#### INFORMATION SUPPLIED

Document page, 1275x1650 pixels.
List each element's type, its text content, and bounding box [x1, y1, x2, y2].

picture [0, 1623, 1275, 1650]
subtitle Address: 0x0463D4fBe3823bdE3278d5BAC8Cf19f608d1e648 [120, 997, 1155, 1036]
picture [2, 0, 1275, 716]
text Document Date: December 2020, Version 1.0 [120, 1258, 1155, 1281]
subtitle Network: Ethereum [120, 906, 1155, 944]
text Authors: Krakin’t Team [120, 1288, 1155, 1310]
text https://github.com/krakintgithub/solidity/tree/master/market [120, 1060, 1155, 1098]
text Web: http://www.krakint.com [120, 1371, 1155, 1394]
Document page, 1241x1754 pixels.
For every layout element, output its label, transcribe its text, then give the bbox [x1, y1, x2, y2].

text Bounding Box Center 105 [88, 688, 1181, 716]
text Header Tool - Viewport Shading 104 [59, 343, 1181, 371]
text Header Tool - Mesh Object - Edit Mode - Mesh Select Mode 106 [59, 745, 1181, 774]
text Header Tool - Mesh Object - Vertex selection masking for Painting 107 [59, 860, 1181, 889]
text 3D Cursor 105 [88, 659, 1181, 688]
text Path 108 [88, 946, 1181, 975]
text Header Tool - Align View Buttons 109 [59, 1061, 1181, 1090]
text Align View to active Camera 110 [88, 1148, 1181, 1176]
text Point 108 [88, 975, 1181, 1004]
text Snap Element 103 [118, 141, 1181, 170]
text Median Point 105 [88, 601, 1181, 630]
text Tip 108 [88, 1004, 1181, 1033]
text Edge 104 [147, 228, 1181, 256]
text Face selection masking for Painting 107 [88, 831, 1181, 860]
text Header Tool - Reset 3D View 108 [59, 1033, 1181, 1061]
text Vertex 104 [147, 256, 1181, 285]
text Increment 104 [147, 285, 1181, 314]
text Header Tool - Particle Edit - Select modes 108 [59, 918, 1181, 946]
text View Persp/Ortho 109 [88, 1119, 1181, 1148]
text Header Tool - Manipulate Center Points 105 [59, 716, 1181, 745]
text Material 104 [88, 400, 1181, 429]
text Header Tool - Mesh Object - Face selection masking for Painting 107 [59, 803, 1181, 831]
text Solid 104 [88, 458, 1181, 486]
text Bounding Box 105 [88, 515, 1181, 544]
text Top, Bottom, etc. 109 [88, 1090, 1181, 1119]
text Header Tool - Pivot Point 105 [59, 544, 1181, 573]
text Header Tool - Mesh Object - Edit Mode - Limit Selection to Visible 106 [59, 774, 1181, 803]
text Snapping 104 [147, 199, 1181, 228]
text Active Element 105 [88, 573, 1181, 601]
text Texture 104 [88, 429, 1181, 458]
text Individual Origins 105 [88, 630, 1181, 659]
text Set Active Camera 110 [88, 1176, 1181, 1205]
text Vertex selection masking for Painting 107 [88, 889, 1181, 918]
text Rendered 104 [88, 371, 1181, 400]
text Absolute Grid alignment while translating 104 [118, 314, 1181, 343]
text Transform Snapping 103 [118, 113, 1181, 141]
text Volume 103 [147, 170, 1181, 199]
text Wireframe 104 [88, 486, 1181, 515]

########

:: YOUR OBJECTIVE ::
Copy each line of the records above verbatim, keeping the original order and line breaks.

:: TASK SOLUTION ::
Document page, 1275x1650 pixels.
List each element's type, its text content, and bounding box [x1, y1, x2, y2].

picture [0, 1623, 1275, 1650]
subtitle Address: 0x0463D4fBe3823bdE3278d5BAC8Cf19f608d1e648 [120, 997, 1155, 1036]
picture [2, 0, 1275, 716]
text Document Date: December 2020, Version 1.0 [120, 1258, 1155, 1281]
subtitle Network: Ethereum [120, 906, 1155, 944]
text Authors: Krakin’t Team [120, 1288, 1155, 1310]
text https://github.com/krakintgithub/solidity/tree/master/market [120, 1060, 1155, 1098]
text Web: http://www.krakint.com [120, 1371, 1155, 1394]
Document page, 1241x1754 pixels.
For every layout element, output its label, transcribe its text, then give the bbox [x1, y1, x2, y2].

text Bounding Box Center 105 [88, 688, 1181, 716]
text Header Tool - Viewport Shading 104 [59, 343, 1181, 371]
text Header Tool - Mesh Object - Edit Mode - Mesh Select Mode 106 [59, 745, 1181, 774]
text Header Tool - Mesh Object - Vertex selection masking for Painting 107 [59, 860, 1181, 889]
text 3D Cursor 105 [88, 659, 1181, 688]
text Path 108 [88, 946, 1181, 975]
text Header Tool - Align View Buttons 109 [59, 1061, 1181, 1090]
text Align View to active Camera 110 [88, 1148, 1181, 1176]
text Point 108 [88, 975, 1181, 1004]
text Snap Element 103 [118, 141, 1181, 170]
text Median Point 105 [88, 601, 1181, 630]
text Tip 108 [88, 1004, 1181, 1033]
text Edge 104 [147, 228, 1181, 256]
text Face selection masking for Painting 107 [88, 831, 1181, 860]
text Header Tool - Reset 3D View 108 [59, 1033, 1181, 1061]
text Vertex 104 [147, 256, 1181, 285]
text Increment 104 [147, 285, 1181, 314]
text Header Tool - Particle Edit - Select modes 108 [59, 918, 1181, 946]
text View Persp/Ortho 109 [88, 1119, 1181, 1148]
text Header Tool - Manipulate Center Points 105 [59, 716, 1181, 745]
text Material 104 [88, 400, 1181, 429]
text Header Tool - Mesh Object - Face selection masking for Painting 107 [59, 803, 1181, 831]
text Solid 104 [88, 458, 1181, 486]
text Bounding Box 105 [88, 515, 1181, 544]
text Top, Bottom, etc. 109 [88, 1090, 1181, 1119]
text Header Tool - Pivot Point 105 [59, 544, 1181, 573]
text Header Tool - Mesh Object - Edit Mode - Limit Selection to Visible 106 [59, 774, 1181, 803]
text Snapping 104 [147, 199, 1181, 228]
text Active Element 105 [88, 573, 1181, 601]
text Texture 104 [88, 429, 1181, 458]
text Individual Origins 105 [88, 630, 1181, 659]
text Set Active Camera 110 [88, 1176, 1181, 1205]
text Vertex selection masking for Painting 107 [88, 889, 1181, 918]
text Rendered 104 [88, 371, 1181, 400]
text Absolute Grid alignment while translating 104 [118, 314, 1181, 343]
text Transform Snapping 103 [118, 113, 1181, 141]
text Volume 103 [147, 170, 1181, 199]
text Wireframe 104 [88, 486, 1181, 515]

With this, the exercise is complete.